● **PAGE EXTRACT**:
* * * * *

US 12,176,068 B2
Methods for predicting genomic variation effects on gene transcription
Jian Zhou, Dallas, TX (US); Chandra Theesfeld, Princeton, NJ (US); and Olga G. Troyanskaya, Princeton, NJ (US)
Assigned to The Trustees of Princeton University, Princeton, NJ (US); and The Simons Foundation, Inc., New York, NY (US)
Appl. No. 17/041,836
Filed by The Trustees of Princeton University, Princeton, NJ (US); and The Simons Foundation, Inc., New York, NY (US)
PCT Filed Mar. 26, 2019, PCT No. PCT/US2019/024108
§ 371(c)(1), (2) Date Sep. 25, 2020,
PCT Pub. No. WO2019/191123, PCT Pub. Date Oct. 3, 2019.
Claims priority of provisional application 62/648,355, filed on Mar. 26, 2018.
Prior Publication US 2021/0027855 A1, Jan. 28, 2021
Int. Cl. G16B 20/20 (2019.01); G16B 20/50 (2019.01); G16B 25/10 (2019.01)

* * * * *

● **SUPPLIED MATERIAL**:
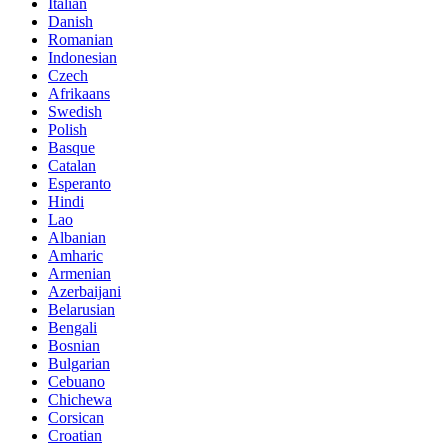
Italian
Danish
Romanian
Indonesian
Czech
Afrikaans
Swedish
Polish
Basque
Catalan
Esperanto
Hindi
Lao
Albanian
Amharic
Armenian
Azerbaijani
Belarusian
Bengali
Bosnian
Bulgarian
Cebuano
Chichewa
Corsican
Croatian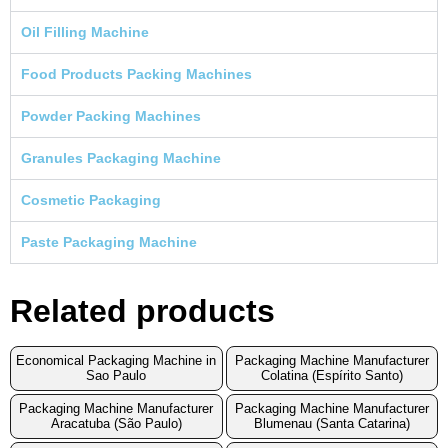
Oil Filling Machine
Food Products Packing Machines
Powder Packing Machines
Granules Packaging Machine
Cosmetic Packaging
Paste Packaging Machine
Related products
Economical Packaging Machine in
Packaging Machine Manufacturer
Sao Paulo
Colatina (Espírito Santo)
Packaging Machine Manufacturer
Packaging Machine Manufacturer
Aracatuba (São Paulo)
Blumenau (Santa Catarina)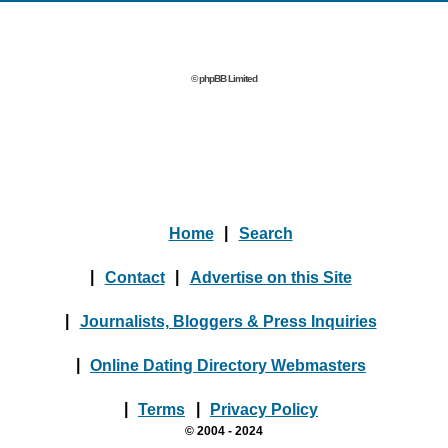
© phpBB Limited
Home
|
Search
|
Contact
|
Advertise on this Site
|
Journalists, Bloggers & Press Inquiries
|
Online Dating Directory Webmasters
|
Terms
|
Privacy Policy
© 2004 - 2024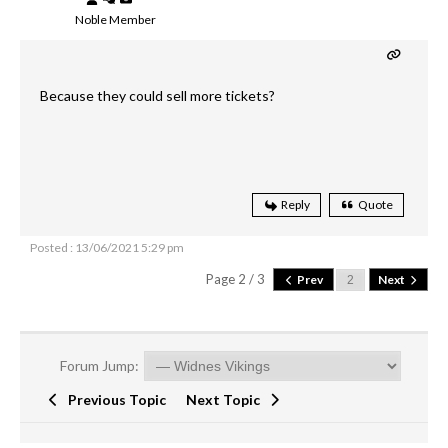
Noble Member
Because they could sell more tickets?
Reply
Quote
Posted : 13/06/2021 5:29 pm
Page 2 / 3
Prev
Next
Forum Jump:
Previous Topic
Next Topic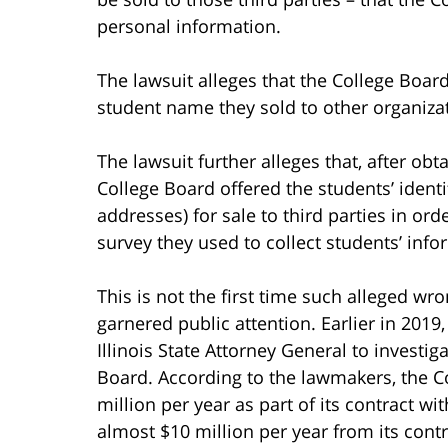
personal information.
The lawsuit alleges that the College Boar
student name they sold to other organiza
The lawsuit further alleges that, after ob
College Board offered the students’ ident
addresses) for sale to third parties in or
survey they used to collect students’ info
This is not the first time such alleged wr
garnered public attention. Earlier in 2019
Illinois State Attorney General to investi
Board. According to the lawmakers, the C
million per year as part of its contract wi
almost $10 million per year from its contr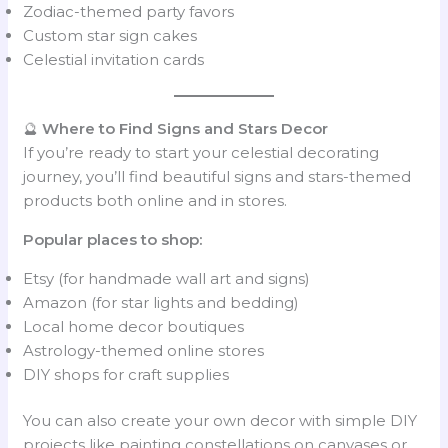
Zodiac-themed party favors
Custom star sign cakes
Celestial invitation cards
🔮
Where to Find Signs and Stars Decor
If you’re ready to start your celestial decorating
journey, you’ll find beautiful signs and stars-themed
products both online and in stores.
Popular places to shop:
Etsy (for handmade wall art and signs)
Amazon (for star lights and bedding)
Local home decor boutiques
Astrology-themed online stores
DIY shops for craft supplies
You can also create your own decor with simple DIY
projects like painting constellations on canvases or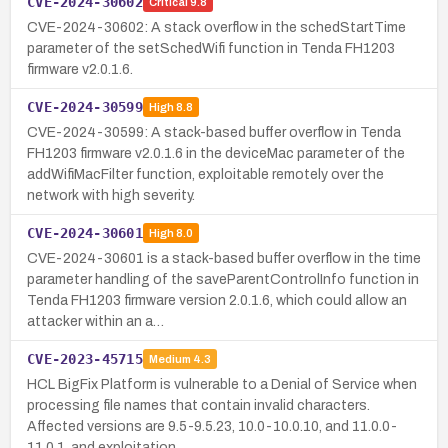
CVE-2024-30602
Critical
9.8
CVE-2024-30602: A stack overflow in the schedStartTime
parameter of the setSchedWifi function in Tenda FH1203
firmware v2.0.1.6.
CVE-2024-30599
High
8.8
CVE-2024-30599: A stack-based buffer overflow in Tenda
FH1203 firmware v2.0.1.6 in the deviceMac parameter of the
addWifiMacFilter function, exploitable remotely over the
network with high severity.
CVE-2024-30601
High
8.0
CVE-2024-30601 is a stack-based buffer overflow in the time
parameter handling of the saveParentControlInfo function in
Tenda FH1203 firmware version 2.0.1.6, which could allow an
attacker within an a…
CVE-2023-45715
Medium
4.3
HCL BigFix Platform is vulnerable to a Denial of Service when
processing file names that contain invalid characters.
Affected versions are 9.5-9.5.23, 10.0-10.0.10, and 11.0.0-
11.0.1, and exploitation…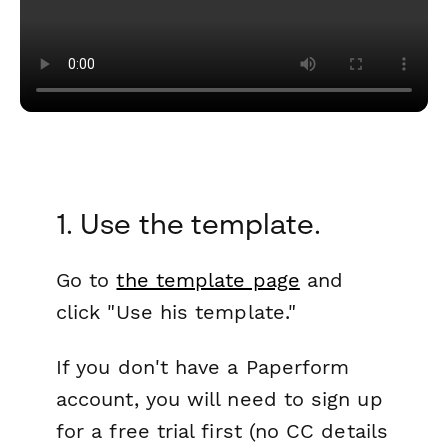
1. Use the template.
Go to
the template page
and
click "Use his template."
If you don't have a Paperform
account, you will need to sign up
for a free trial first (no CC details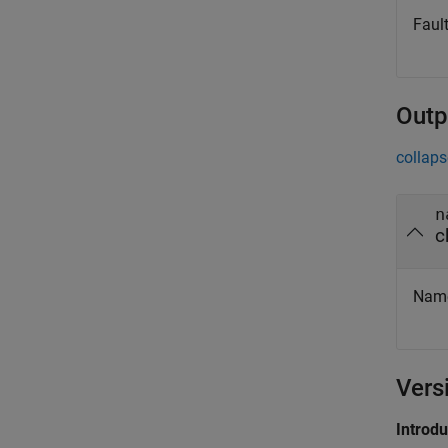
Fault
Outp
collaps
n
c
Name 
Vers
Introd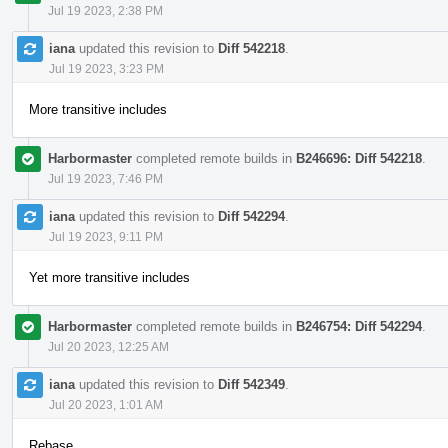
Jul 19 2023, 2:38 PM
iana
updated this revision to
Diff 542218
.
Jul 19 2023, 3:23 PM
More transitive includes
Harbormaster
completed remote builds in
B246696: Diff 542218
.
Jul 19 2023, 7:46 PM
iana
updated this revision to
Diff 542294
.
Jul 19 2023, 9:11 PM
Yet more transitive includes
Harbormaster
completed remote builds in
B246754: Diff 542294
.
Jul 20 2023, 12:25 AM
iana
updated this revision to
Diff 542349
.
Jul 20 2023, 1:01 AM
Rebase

* * * * *

● **BRIEF A**: In the patent record above, what is everything from "US 12,176,068 B2" down to "Mar. 26, 2018."? Reproduce that span word for word.
● **BRIEF B**:
Answer these questions from the patent record above:
(i) In what city and state is Jian Zhou listed?
(ii) What is the number of the provisional application whose priority is claimed, and when was it filed?
(iii) What is the PCT publication number?

● **TASK RESULT A**:
US 12,176,068 B2
Methods for predicting genomic variation effects on gene transcription
Jian Zhou, Dallas, TX (US); Chandra Theesfeld, Princeton, NJ (US); and Olga G. Troyanskaya, Princeton, NJ (US)
Assigned to The Trustees of Princeton University, Princeton, NJ (US); and The Simons Foundation, Inc., New York, NY (US)
Appl. No. 17/041,836
Filed by The Trustees of Princeton University, Princeton, NJ (US); and The Simons Foundation, Inc., New York, NY (US)
PCT Filed Mar. 26, 2019, PCT No. PCT/US2019/024108
§ 371(c)(1), (2) Date Sep. 25, 2020,
PCT Pub. No. WO2019/191123, PCT Pub. Date Oct. 3, 2019.
Claims priority of provisional application 62/648,355, filed on Mar. 26, 2018.

● **TASK RESULT B**:
(i) Dallas, TX (US)
(ii) 62/648,355, filed on Mar. 26, 2018
(iii) WO2019/191123